* _PROBLEM DESCRIPTION_:
Retype the listing below line for line, but only from the line with "Arrivée à l’agence en 2012, notre" down to the line with "ближайшем будущем мы сможем осуществл", inclusive. Pictures stay out.

* _AVAILABLE RECORDS_:
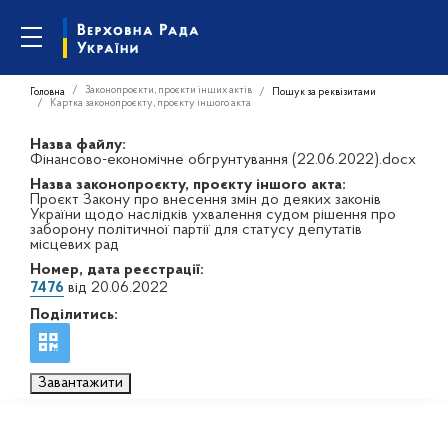
Законопроєкти, проєкти інших актів
Головна
Пошук за реквізитами
Картка законопроєкту, проєкту іншого акта
Назва файлу:
Фінансово-економічне обгрунтування (22.06.2022).docx
Назва законопроєкту, проєкту іншого акта:
Проєкт Закону про внесення змін до деяких законів
України щодо наслідків ухвалення судом рішення про
заборону політичної партії для статусу депутатів
місцевих рад
Номер, дата реєстрації:
7476
від 20.06.2022
Поділитись:
Завантажити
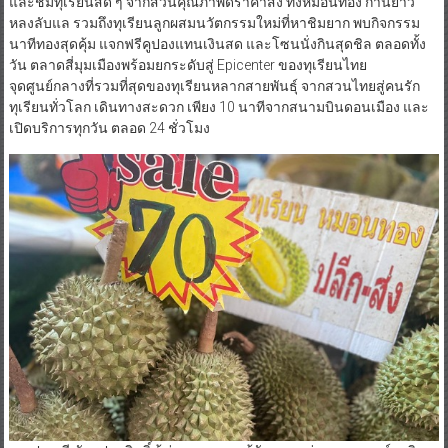
และชิมทุเรียนสด ๆ จากสวนคุณภาพดีราคาส่ง ทั้งหมอนทอง ก้านยาว
หลงลับแล รวมถึงทุเรียนลูกผสมนวัตกรรมใหม่ที่หาชิมยาก พบกิจกรรม
นาทีทองสุดคุ้ม แจกฟรีคูปองแทนเงินสด และโซนนั่งกินสุดชิล ตลอดทั้ง
วัน ตลาดสี่มุมเมืองพร้อมยกระดับสู่ Epicenter ของทุเรียนไทย
จุดศูนย์กลางที่รวมที่สุดของทุเรียนหลากสายพันธุ์ จากสวนไทยสู่คนรัก
ทุเรียนทั่วโลก เดินทางสะดวก เพียง 10 นาทีจากสนามบินดอนเมือง และ
เปิดบริการทุกวัน ตลอด 24 ชั่วโมง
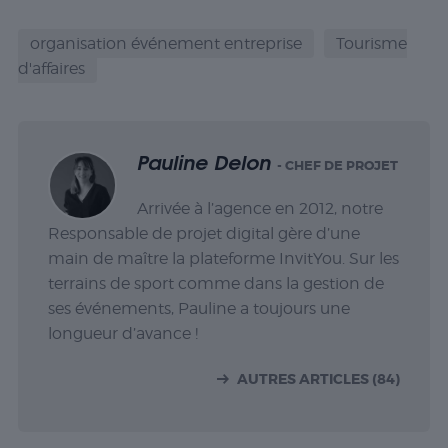
organisation événement entreprise
Tourisme
d'affaires
Pauline Delon
- CHEF DE PROJET
Arrivée à l’agence en 2012, notre
Responsable de projet digital gère d’une
main de maître la plateforme InvitYou. Sur les
terrains de sport comme dans la gestion de
ses événements, Pauline a toujours une
longueur d’avance !
AUTRES ARTICLES (84)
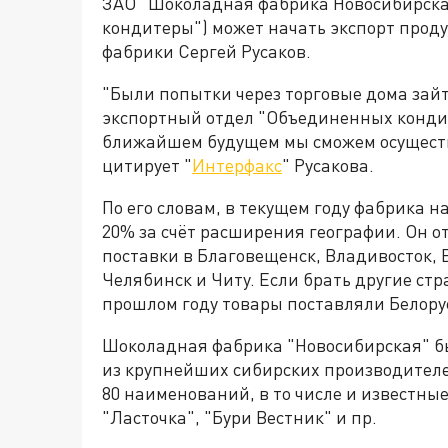
ЗАО "Шоколадная фабрика Новосибирска
кондитеры") может начать экспорт проду
фабрики Сергей Русаков.
"Были попытки через торговые дома зайт
экспортный отдел "Объединенных кондите
ближайшем будущем мы сможем осуществл
цитирует "
Интерфакс
" Русакова.
По его словам, в текущем году фабрика н
20% за счёт расширения географии. Он о
поставки в Благовещенск, Владивосток, Е
Челябинск и Читу. Если брать другие стр
прошлом году товары поставляли Белорус
Шоколадная фабрика "Новосибирская" бы
из крупнейших сибирских производителе
80 наименований, в то числе и известны
"Ласточка", "Бури Вестник" и пр.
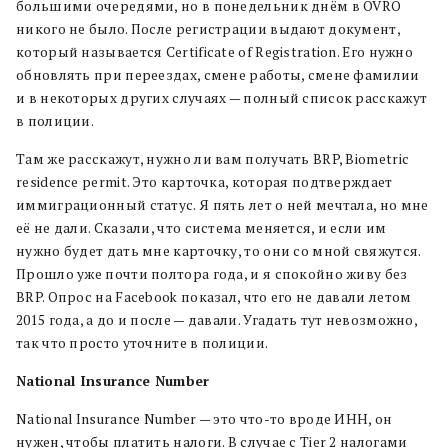
большими очередями, но в понедельник днём в OVRO
никого не было. После регистрации выдают документ,
который называется Certificate of Registration. Его нужно
обновлять при переездах, смене работы, смене фамилии
и в некоторых других случаях — полный список расскажут
в полиции.
Там же расскажут, нужно ли вам получать BRP, Biometric
residence permit. Это карточка, которая подтверждает
иммиграционный статус. Я пять лет о ней мечтала, но мне
её не дали. Сказали, что система меняется, и если им
нужно будет дать мне карточку, то они со мной свяжутся.
Прошло уже почти полтора года, и я спокойно живу без
BRP. Опрос на Facebook показал, что его не давали летом
2015 года, а до и после — давали. Угадать тут невозможно,
так что просто уточните в полиции.
National Insurance Number
National Insurance Number — это что-то вроде ИНН, он
нужен, чтобы платить налоги. В случае с Tier 2 налогами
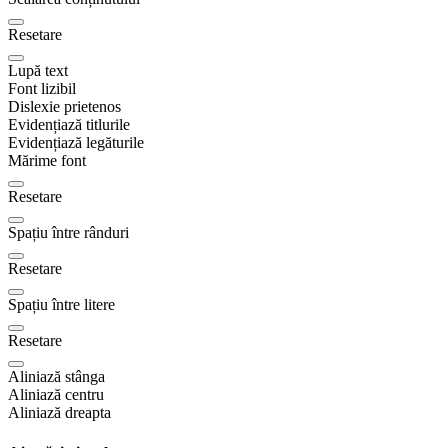
Resetare
Lupă text
Font lizibil
Dislexie prietenos
Evidențiază titlurile
Evidențiază legăturile
Mărime font
Resetare
Spațiu între rânduri
Resetare
Spațiu între litere
Resetare
Aliniază stânga
Aliniază centru
Aliniază dreapta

* _WRITTEN REPLY_:
Arrivée à l’agence en 2012, notre
Responsable de projet digital gère d’une
main de maître la plateforme InvitYou. Sur les
terrains de sport comme dans la gestion de
ses événements, Pauline a toujours une
longueur d’avance !
AUTRES ARTICLES (84)
ЗАО "Шоколадная фабрика Новосибирска
кондитеры") может начать экспорт проду
фабрики Сергей Русаков.
"Были попытки через торговые дома зайт
экспортный отдел "Объединенных кондите
ближайшем будущем мы сможем осуществл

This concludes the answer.